La mattina del 14 settembre il presidente della Repubblica arrivò a bordo di un elicottero alla zona archeologica. L'accompagnavano vari membri del suo gabinetto. Ci fu una solenne cerimonia di inaugurazione, la quale diede inizio con l'esecuzione del poema sinfonico intitolato "Teotihuacan", diretto per il suo proprio autore il signore Blas Galindo. Lontani del tavolo di onore e confusi tra il numeroso pubblico che assisteva all'evento, i Quattro Autentici Messicani osservavano compiaciuti i favorevoli cambiamenti che presentava la millenaria città. Un'impeccabile pulizia prevaleva in tutta la zona. La Piramide della Luna —con la sua cima ancora senza restaurare— sembrava aspettare impaziente l'arrivo di quella che sarebbe una data fondamentale nella storia del Messico: 21 marzo 1968.
All'essere licenziato dal suo lavoro, don Uriel scelse di esercitare la sua professione in modo indipendente. Certo che non era interessato a raggiungere fama o ricchezza, bensì a ottenere solamente i redditi sufficienti per proporzionare alla sua famiglia un'esistenza modestamente dignitosa. La maggior parte del suo tempo cominciò a dedicarlo ad assimilare le competenze delle diverse tradizioni sviluppate in diversi parti del mondo. Lo stesso praticava yoga e karate che studiava greco antico. Ogni volta era più convinto della trascendentale importanza della sua epoca. L'umanità era alla fine di tutta una serie di cicli e, di conseguenza, all'inizio di una nuova serie di tappe storiche. Corrispondeva ai moderni olmechi l'elevata missione di dare origine a una nuova Età e Cultura, per cui dovevano raggiungere in primo luogo un'armonica sintesi della parte essenziale delle antiche conoscenze.

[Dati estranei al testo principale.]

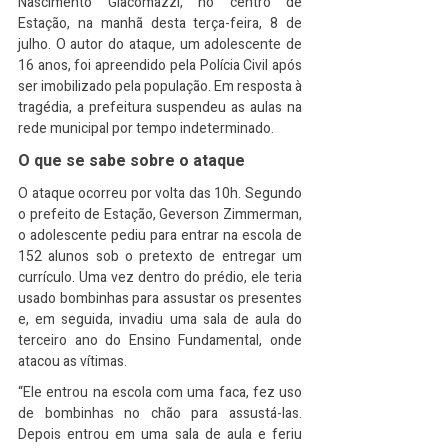
Nascimento Giacomazzi, no centro de 
Estação, na manhã desta terça-feira, 8 de 
julho. O autor do ataque, um adolescente de 
16 anos, foi apreendido pela Polícia Civil após 
ser imobilizado pela população. Em resposta à 
tragédia, a prefeitura suspendeu as aulas na 
rede municipal por tempo indeterminado.
O que se sabe sobre o ataque
O ataque ocorreu por volta das 10h. Segundo 
o prefeito de Estação, Geverson Zimmerman, 
o adolescente pediu para entrar na escola de 
152 alunos sob o pretexto de entregar um 
currículo. Uma vez dentro do prédio, ele teria 
usado bombinhas para assustar os presentes 
e, em seguida, invadiu uma sala de aula do 
terceiro ano do Ensino Fundamental, onde 
atacou as vítimas.
“Ele entrou na escola com uma faca, fez uso 
de bombinhas no chão para assustá-las. 
Depois entrou em uma sala de aula e feriu 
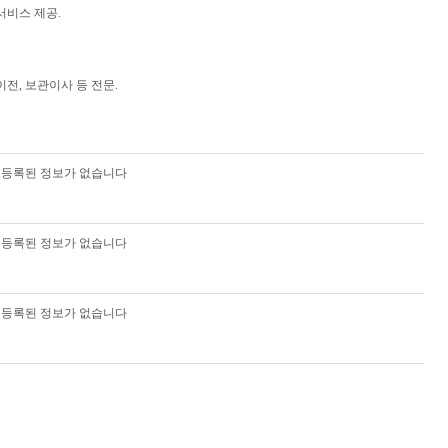
서비스 제공.
이전, 보관이사 등 전문.
등록된 정보가 없습니다
등록된 정보가 없습니다
등록된 정보가 없습니다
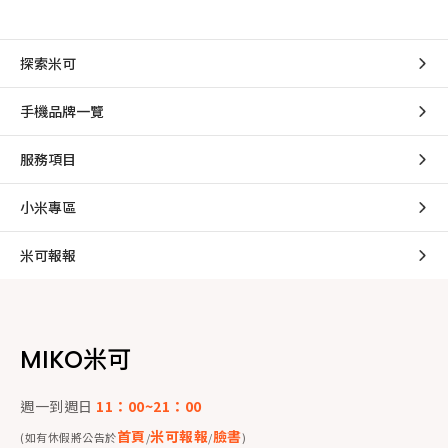
探索米可
手機品牌一覽
服務項目
小米專區
米可報報
MIKO米可
週一到週日
11：00~21：00
首頁
米可報報
臉書
(如有休假將公告於
/
/
)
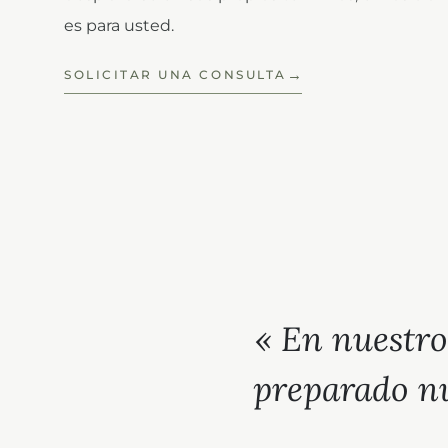
es para usted.
SOLICITAR UNA CONSULTA
« En nuestro
preparado nu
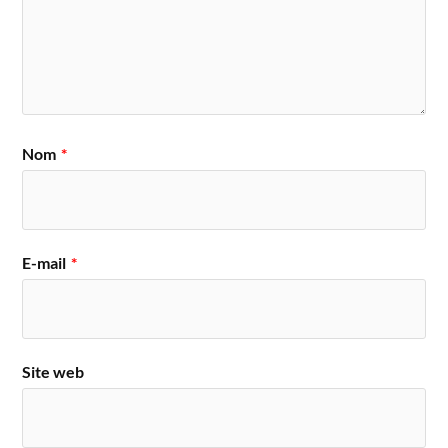
Nom
*
E-mail
*
Site web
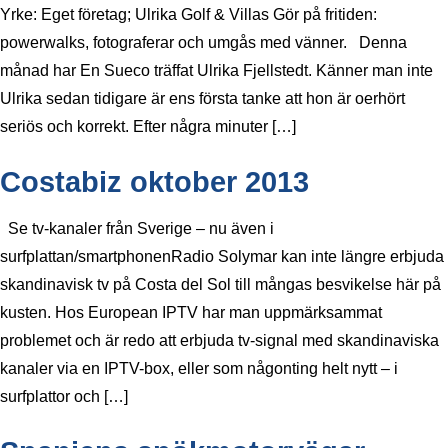
Yrke: Eget företag; Ulrika Golf & Villas Gör på fritiden:
powerwalks, fotograferar och umgås med vänner. Denna
månad har En Sueco träffat Ulrika Fjellstedt. Känner man inte
Ulrika sedan tidigare är ens första tanke att hon är oerhört
seriös och korrekt. Efter några minuter […]
Costabiz oktober 2013
Se tv-kanaler från Sverige – nu även i
surfplattan/smartphonenRadio Solymar kan inte längre erbjuda
skandinavisk tv på Costa del Sol till mångas besvikelse här på
kusten. Hos European IPTV har man uppmärksammat
problemet och är redo att erbjuda tv-signal med skandinaviska
kanaler via en IPTV-box, eller som någonting helt nytt – i
surfplattor och […]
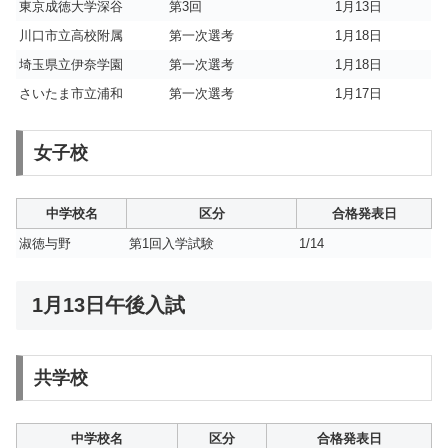
東京成徳大学深谷
第3回
1月13日
川口市立高校附属
第一次選考
1月18日
埼玉県立伊奈学園
第一次選考
1月18日
さいたま市立浦和
第一次選考
1月17日
女子校
中学校名
区分
合格発表日
淑徳与野
第1回入学試験
1/14
1月13日午後入試
共学校
中学校名
区分
合格発表日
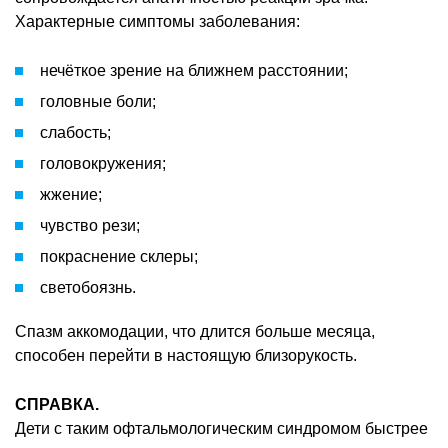
Характерные симптомы заболевания:
нечёткое зрение на ближнем расстоянии;
головные боли;
слабость;
головокружения;
жжение;
чувство рези;
покраснение склеры;
светобоязнь.
Спазм аккомодации, что длится больше месяца,
способен перейти в настоящую близорукость.
СПРАВКА.
Дети с таким офтальмологическим синдромом быстрее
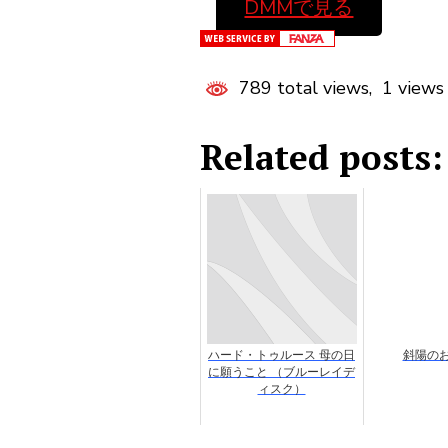
DMMで見る
789 total views, 1 views
Related posts:
ハード・トゥルース 母の日
斜陽の
に願うこと （ブルーレイデ
ィスク）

Man mano che si avvicinava l'attesa data, i Quattro Autentici Messicani si riunivano con più frequenza. In dette riunioni facevano ogni tipo di speculazioni su ciò che supponevano sarebbe accaduto quando l'imperatore riapparisse. Erano certi che tutto sarebbe cambiato radicalmente dal momento stesso del suo arrivo. La presenza di un essere dotato di una personalità incomparabilmente superiore causerebbe ovunque un profondo stupore. Avevano deciso che lo stesso giorno del suo ritorno accompagnerebbero Cuauhtémoc al Palazzo Nazionale per prendere possesso del comando che gli spettava di diritto.

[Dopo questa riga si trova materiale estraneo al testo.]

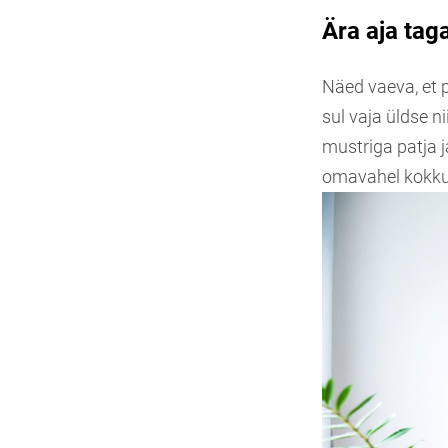
Ära aja tag
Näed vaeva, et p
sul vaja üldse n
mustriga patja j
omavahel kokku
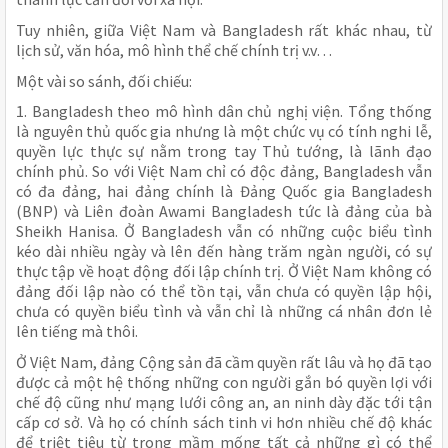
Tuy nhiên, giữa Việt Nam và Bangladesh rất khác nhau, từ
lịch sử, văn hóa, mô hình thể chế chính trị v.v…
Một vài so sánh, đối chiếu:
1. Bangladesh theo mô hình dân chủ nghị viện. Tổng thống
là nguyên thủ quốc gia nhưng là một chức vụ có tính nghi lễ,
quyền lực thực sự nằm trong tay Thủ tướng, là lãnh đạo
chính phủ. So với Việt Nam chỉ có độc đảng, Bangladesh vẫn
có đa đảng, hai đảng chính là Đảng Quốc gia Bangladesh
(BNP) và Liên đoàn Awami Bangladesh tức là đảng của bà
Sheikh Hanisa. Ở Bangladesh vẫn có những cuộc biểu tình
kéo dài nhiều ngày và lên đến hàng trăm ngàn người, có sự
thực tập về hoạt động đối lập chính trị. Ở Việt Nam không có
đảng đối lập nào có thể tồn tại, vẫn chưa có quyền lập hội,
chưa có quyền biểu tình và vẫn chỉ là những cá nhân đơn lẻ
lên tiếng mà thôi.
Ở Việt Nam, đảng Cộng sản đã cầm quyền rất lâu và họ đã tạo
được cả một hệ thống những con người gắn bó quyền lợi với
chế độ cũng như mạng lưới công an, an ninh dày đặc tới tận
cấp cơ sở. Và họ có chính sách tinh vi hơn nhiều chế độ khác
để triệt tiêu từ trong mầm mống tất cả những gì có thể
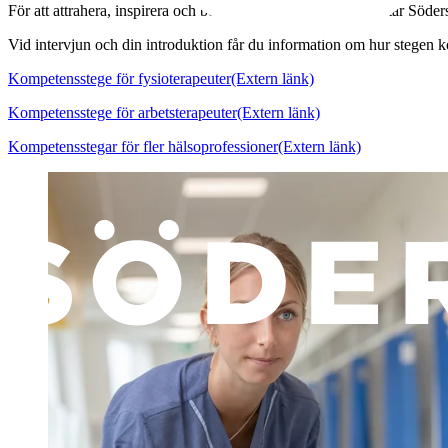
För att attrahera, inspirera och behålla våra medarbetare arbetar S
Vid intervjun och din introduktion får du information om hur stegen kom
Kompetensstege för fysioterapeuter
(Extern länk)
Kompetensstege för arbetsterapeuter
(Extern länk)
Kompetensstegar för fler hälsoprofessioner
(Extern länk)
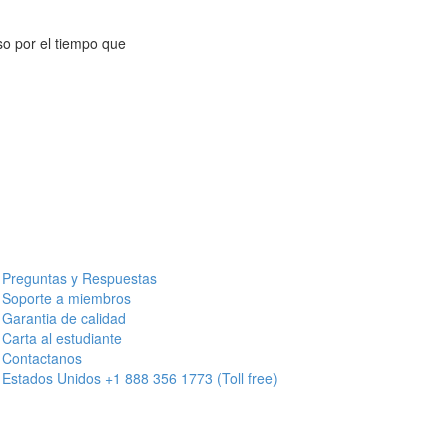
so por el tiempo que
Preguntas y Respuestas
Soporte a miembros
Garantia de calidad
Carta al estudiante
Contactanos
Estados Unidos +1 888 356 1773 (Toll free)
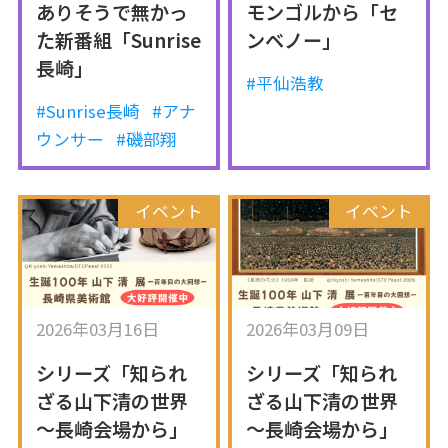
ありそうで無かっ
モンゴルから「セ
た新番組「Sunrise
ンベノー」
長崎」
#平仙浩教
#Sunrise長崎
#アナ
ウンサー
#磯部翔
イベント
イベント
2026年03月16日
2026年03月09日
シリーズ「知られ
シリーズ「知られ
ざる山下清の世界
ざる山下清の世界
～長崎会場から」
～長崎会場から」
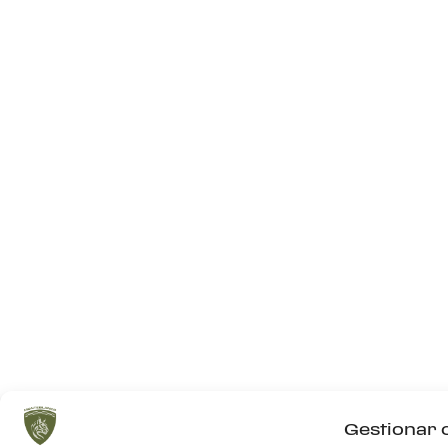
Gestionar 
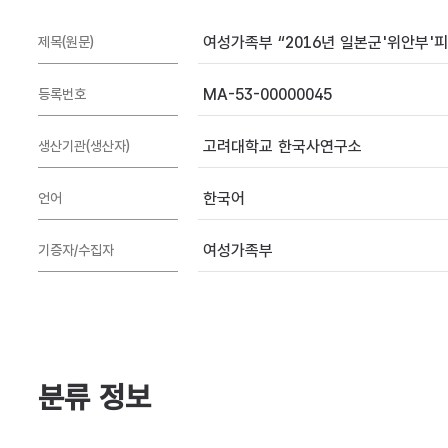
여성가족부 “2016년 일본군'위안부'피해
제목(원문)
MA-53-00000045
등록번호
고려대학교 한국사연구소
생산기관(생산자)
한국어
언어
여성가족부
기증자/수집자
분류 정보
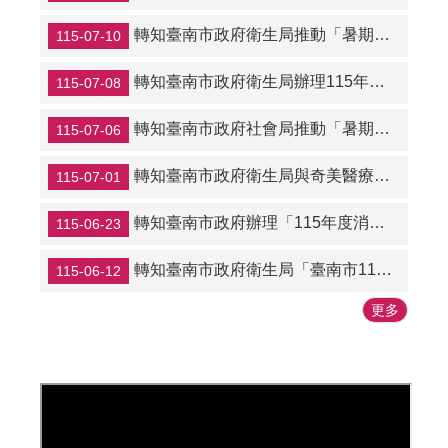
轉知臺南市政府衛生局推動「暑期保護青少年青春專案」相關宣導資訊
115-07-10
轉知臺南市政府衛生局辦理115年度「馬上揪團做抹片、團長好禮加碼送」活動相關資訊
115-07-08
轉知臺南市政府社會局推動「暑期保護青少年─青春專案」相關資訊
115-07-06
轉知臺南市政府衛生局與奇美醫療財團法人奇美醫院共同辦理青少年心理健康講座相關資訊
115-07-01
轉知臺南市政府辦理「115年度消費者權益保護及法律服務宣導」活動相關資訊
115-06-23
轉知臺南市政府衛生局「臺南市115年度助您好孕補助計畫」相關訊息
115-06-12
更多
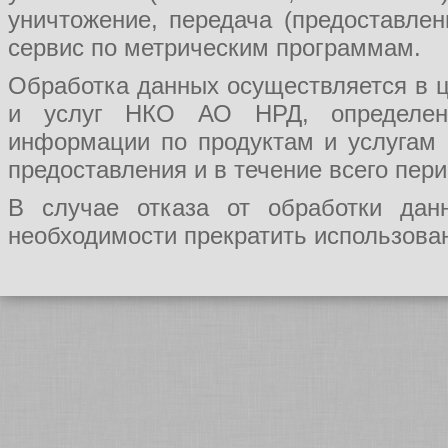
уничтожение, передача (предоставл
сервис по метрическим программам.
Обработка данных осуществляется в ц
и услуг НКО АО НРД, определения
информации по продуктам и услугам
предоставления и в течение всего пер
В случае отказа от обработки да
необходимости прекратить использован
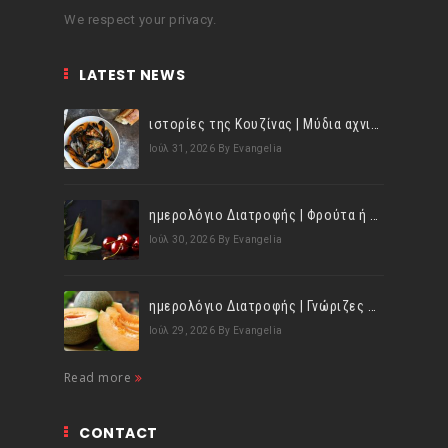
We respect your privacy.
LATEST NEWS
ιστορίες της Κουζίνας | Μύδια αχνιστά σβησμένα με λευκό κρασί!
Ιούλ 31, 2026
By Evangelia
ημερολόγιο Διατροφής | Φρούτα ή λαχανικά; Γνωρίζεις τη διαφορά;
Ιούλ 30, 2026
By Evangelia
ημερολόγιο Διατροφής | Γνώριζες ότι, το πεπόνι περιέχει πολλές βιταμίνες;
Ιούλ 29, 2026
By Evangelia
Read more
CONTACT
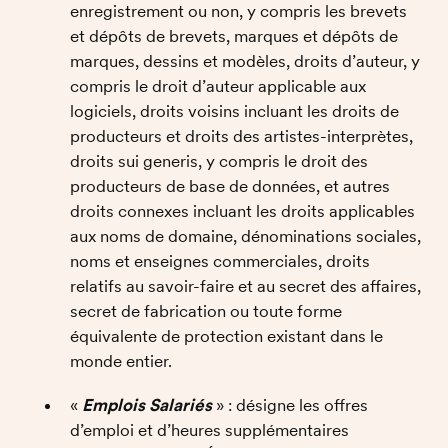
enregistrement ou non, y compris les brevets 
et dépôts de brevets, marques et dépôts de 
marques, dessins et modèles, droits d’auteur, y 
compris le droit d’auteur applicable aux 
logiciels, droits voisins incluant les droits de 
producteurs et droits des artistes-interprètes, 
droits sui generis, y compris le droit des 
producteurs de base de données, et autres 
droits connexes incluant les droits applicables 
aux noms de domaine, dénominations sociales, 
noms et enseignes commerciales, droits 
relatifs au savoir-faire et au secret des affaires, 
secret de fabrication ou toute forme 
équivalente de protection existant dans le 
monde entier.
« 
Emplois Salariés 
» : désigne les offres 
d’emploi et d’heures supplémentaires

Arrivò finalmente la vigilia della data tanto attesa. Nel tardo pomeriggio del martedì 20 marzo 1968, un volkswagen di colore verde oliva fece il suo arrivo a Teotihuacan. Alla guida dell'auto c'era don Uriel e venivano come passeggeri don Miguel, don Gabriel e don Rafael. Accompagnati dell'anziano Simon —Segreto Guardiano della zona archeologica— si incamminarono direttamente alla Piramide della Luna. Arrivando a questa, Simon si inginocchiò e cominciò a pregare. Con i volti tesi e gli occhi fiammeggianti i Quattro Autentici Messicani iniziarono la loro salita, marciando insieme per la ripida scalinata. Quando raggiunsero la cima il macchinario costruito per i saggi toltechi funzionava già a tutta la sua capacità. Ondate di "magnetismo lunare" si accumulavano all'interno del monumento. La forza di quell'energia negativa era terribile, molto superiore a quanto avevano immaginato coloro che si trovavano in quegli istanti al vertice della piramide. Compresero che sarebbe del tutto impossibile scendere se l'imperatore falliva nel suo confronto con le energie lunari, perché queste si stavano trasformando rapidamente in una specie di insuperabile barriera.

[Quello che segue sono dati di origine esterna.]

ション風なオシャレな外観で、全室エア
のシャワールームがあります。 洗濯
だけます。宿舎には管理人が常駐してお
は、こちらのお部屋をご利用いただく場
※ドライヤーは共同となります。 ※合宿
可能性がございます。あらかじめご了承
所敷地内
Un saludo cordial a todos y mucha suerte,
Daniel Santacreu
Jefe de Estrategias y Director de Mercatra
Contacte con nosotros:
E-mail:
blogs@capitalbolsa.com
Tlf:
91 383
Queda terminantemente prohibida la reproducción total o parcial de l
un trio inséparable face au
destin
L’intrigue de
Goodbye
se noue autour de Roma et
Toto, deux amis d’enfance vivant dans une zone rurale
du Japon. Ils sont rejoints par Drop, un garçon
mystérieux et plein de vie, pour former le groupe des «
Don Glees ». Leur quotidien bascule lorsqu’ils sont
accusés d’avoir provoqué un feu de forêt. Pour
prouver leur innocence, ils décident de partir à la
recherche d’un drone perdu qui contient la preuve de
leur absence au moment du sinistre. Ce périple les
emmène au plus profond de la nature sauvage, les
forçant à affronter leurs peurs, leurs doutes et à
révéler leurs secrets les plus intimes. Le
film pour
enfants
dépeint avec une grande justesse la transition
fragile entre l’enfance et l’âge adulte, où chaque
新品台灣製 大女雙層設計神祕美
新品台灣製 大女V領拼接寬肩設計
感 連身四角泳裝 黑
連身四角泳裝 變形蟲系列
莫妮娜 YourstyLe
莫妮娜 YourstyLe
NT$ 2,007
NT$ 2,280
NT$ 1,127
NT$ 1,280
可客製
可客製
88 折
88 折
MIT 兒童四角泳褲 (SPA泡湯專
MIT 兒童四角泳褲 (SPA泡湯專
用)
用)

—Lui ce la farà —sentenziò con tono fermo don Miguel, cercando di dissipare la crescente preoccupazione che notava negli animi altrui e nel suo proprio.

Sedendosi nelle nude pietre, i Quattro Autentici Messicani cominciarono a suonare gli strumenti che portavano con sé: due tamburi e due conchiglie. Stimavano che in questo modo Cuauhtémoc saprebbe che non era da solo, almeno quattro esseri lo aspettavano desiderosi che raggiungesse la vittoria nel suo trascendentale combattimento.

Era buio e le tenebre pareggiavano in una sola e compatta oscurità ai diversi monumenti. Era una notte di un buio profondo e di una percettibile tensione nell'ambiente. L'incessante battere di un paio di tamburi, e lo sporadico suonare di due conchiglie, erano gli unici indizi che evidenziavano che il Messico era ancora vivo.